PROBLEMS TO WORK ON:
1 – Please rewrite the sepolicy patch starting at "From acf6b1f5ae550c37055ecde6effb08331a53c8fc Mon" and ending at "changed, 15 insertions(+)", replacing "SystemUIGoogle" with "SystemUI".
2 – Summarize in one sentence the paragraph of the sepolicy patch that begins "whitechapel/vendor/google/file.te | 4", keeping its file names and counts.

SELECTED EXCERPT:
From acf6b1f5ae550c37055ecde6effb08331a53c8fc Mon Sep 17 00:00:00 2001
From: Ilya Matyukhin <ilyamaty@google.com>
Date: Mon, 12 Apr 2021 16:47:20 -0700
Subject: [PATCH] Add sepolicy for SystemUIGoogle to write to lhbm

Bug: 184768835
Bug: 182520014
Test: adb logcat | grep "avc: denied"
Change-Id: Ia200983c87e0b826a0b62052e65cc731453a632f
---
 whitechapel/vendor/google/file.te         | 4 ++++
 whitechapel/vendor/google/genfs_contexts  | 4 ++++
 whitechapel/vendor/google/platform_app.te | 7 +++++++
 3 files changed, 15 insertions(+)

diff --git a/whitechapel/vendor/google/file.te b/whitechapel/vendor/google/file.te
index e6419b61..e7b7d513 100644
--- a/whitechapel/vendor/google/file.te
+++ b/whitechapel/vendor/google/file.te
@@ -188,3 +188,7 @@ type sysfs_bcmdhd, sysfs_type, fs_type;
 
 # Video
 type sysfs_video, sysfs_type, fs_type;
+
+# TODO(b/184768835): remove this once the bug is fixed
+# LHBM (Local High Brightness Mode)

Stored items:
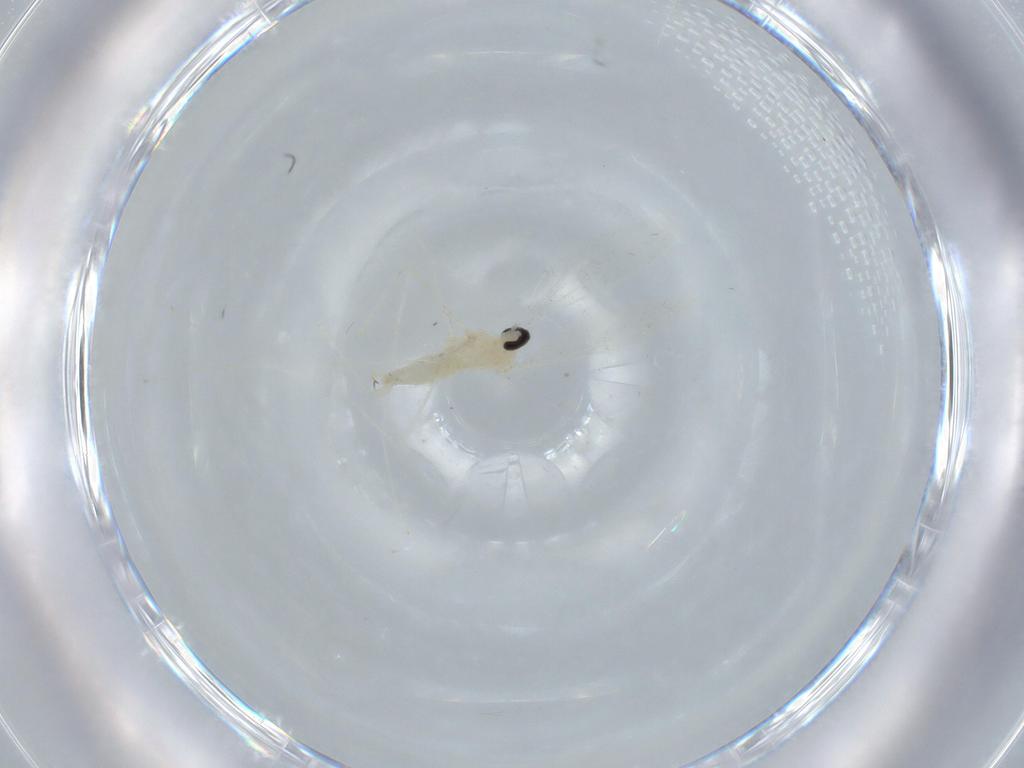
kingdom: Animalia
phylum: Arthropoda
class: Insecta
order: Diptera
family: Cecidomyiidae
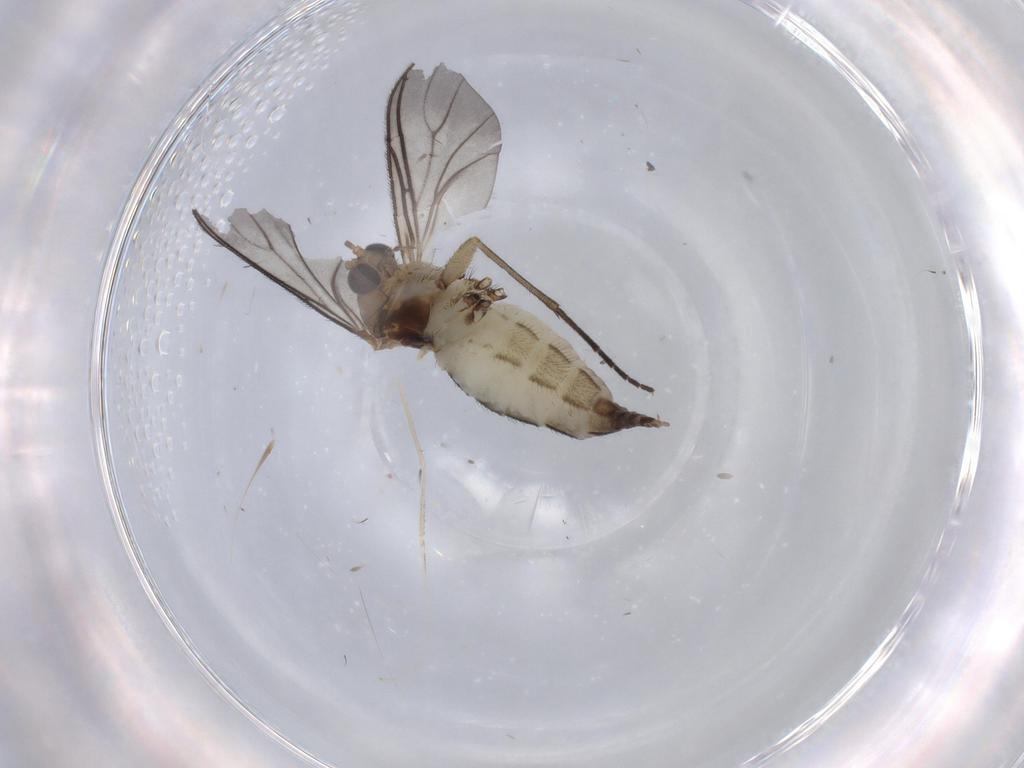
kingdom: Animalia
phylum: Arthropoda
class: Insecta
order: Diptera
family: Sciaridae
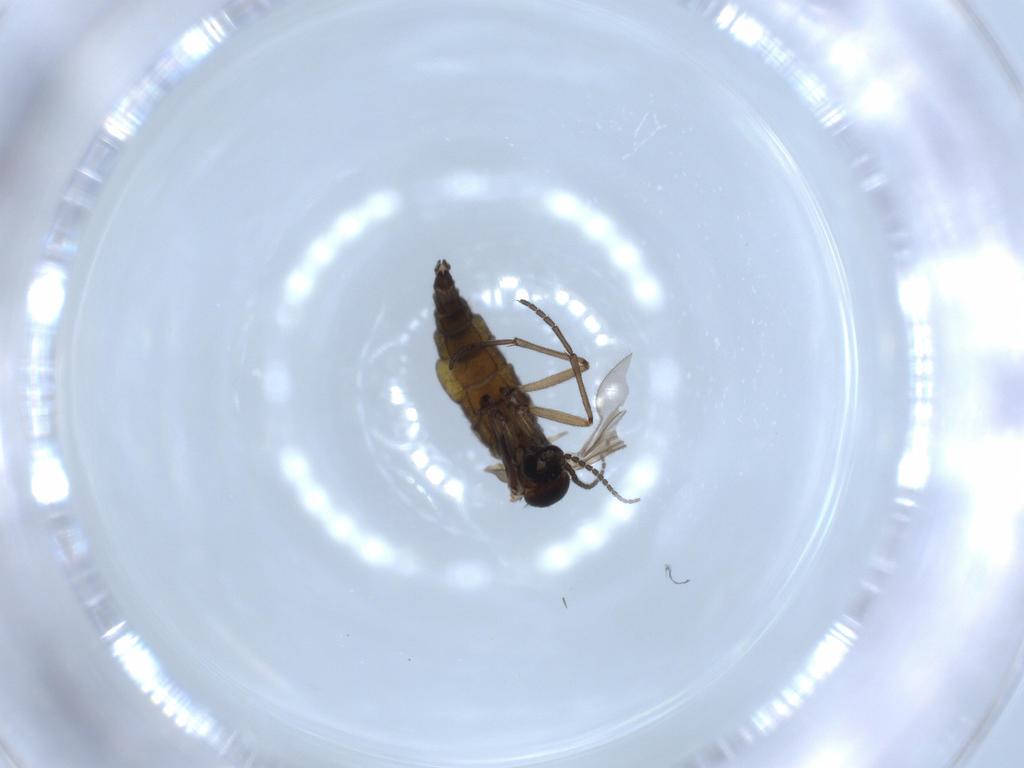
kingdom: Animalia
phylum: Arthropoda
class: Insecta
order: Diptera
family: Sciaridae
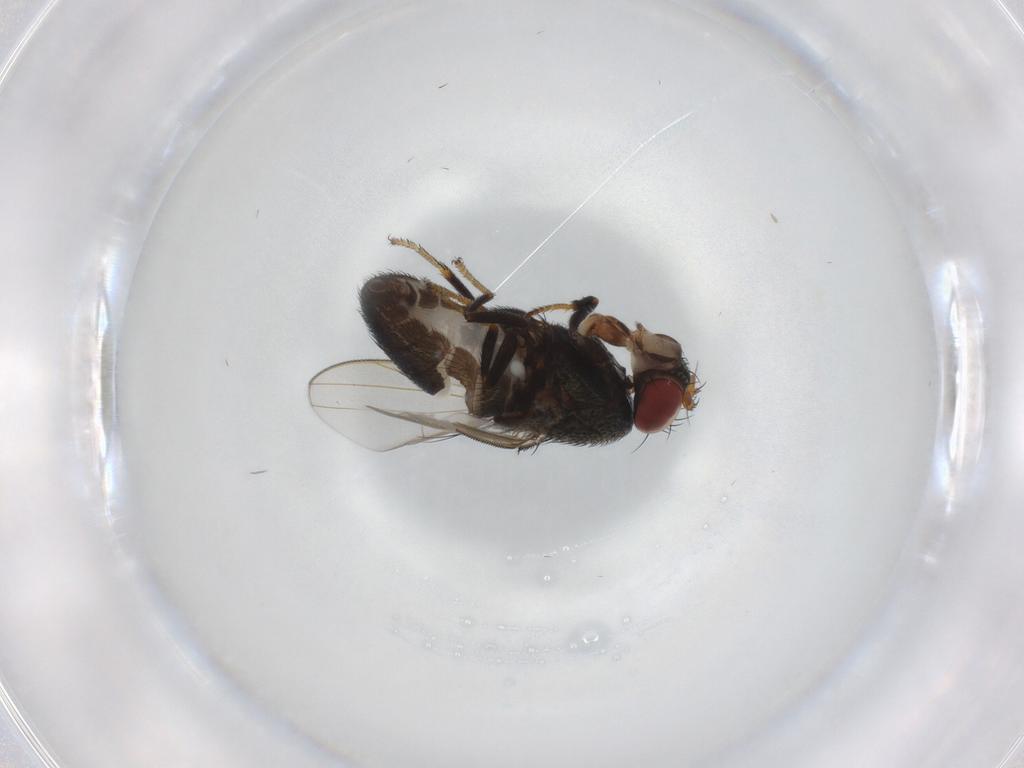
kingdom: Animalia
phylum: Arthropoda
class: Insecta
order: Diptera
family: Ephydridae
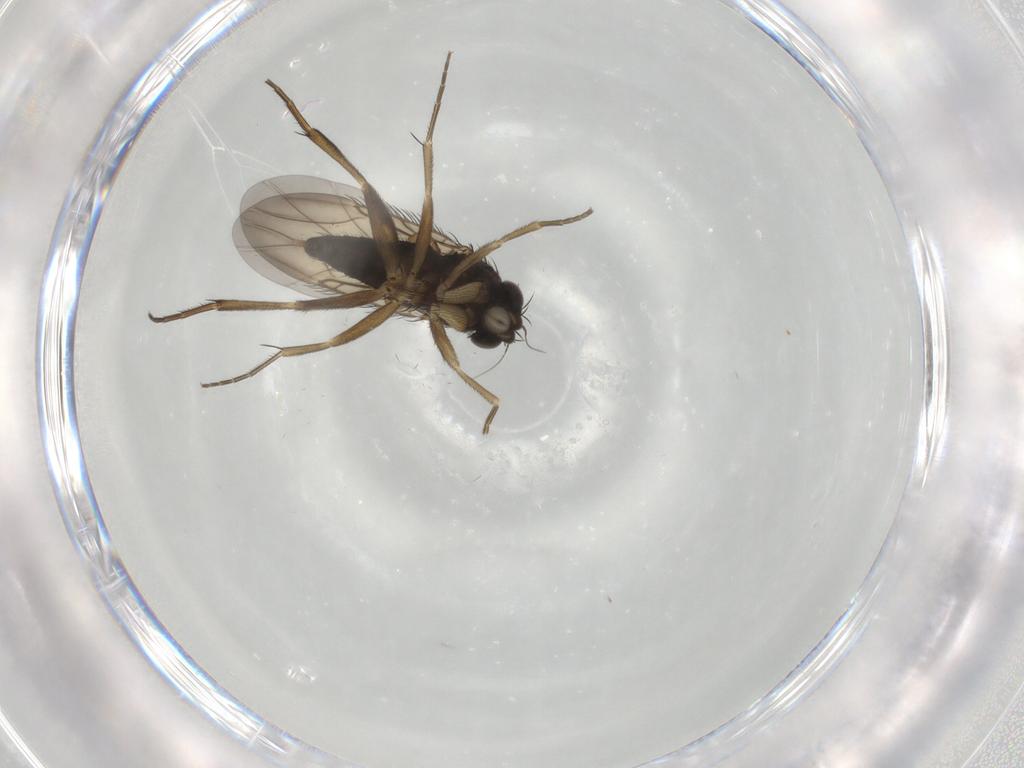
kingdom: Animalia
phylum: Arthropoda
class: Insecta
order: Diptera
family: Phoridae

ANSWERS:
1 –
From acf6b1f5ae550c37055ecde6effb08331a53c8fc Mon Sep 17 00:00:00 2001
From: Ilya Matyukhin <ilyamaty@google.com>
Date: Mon, 12 Apr 2021 16:47:20 -0700
Subject: [PATCH] Add sepolicy for SystemUI to write to lhbm

Bug: 184768835
Bug: 182520014
Test: adb logcat | grep "avc: denied"
Change-Id: Ia200983c87e0b826a0b62052e65cc731453a632f
---
 whitechapel/vendor/google/file.te         | 4 ++++
 whitechapel/vendor/google/genfs_contexts  | 4 ++++
 whitechapel/vendor/google/platform_app.te | 7 +++++++
 3 files changed, 15 insertions(+)

2 – Three files in whitechapel/vendor/google changed, with 15 insertions in total: 4 in file.te, 4 in genfs_contexts and 7 in platform_app.te.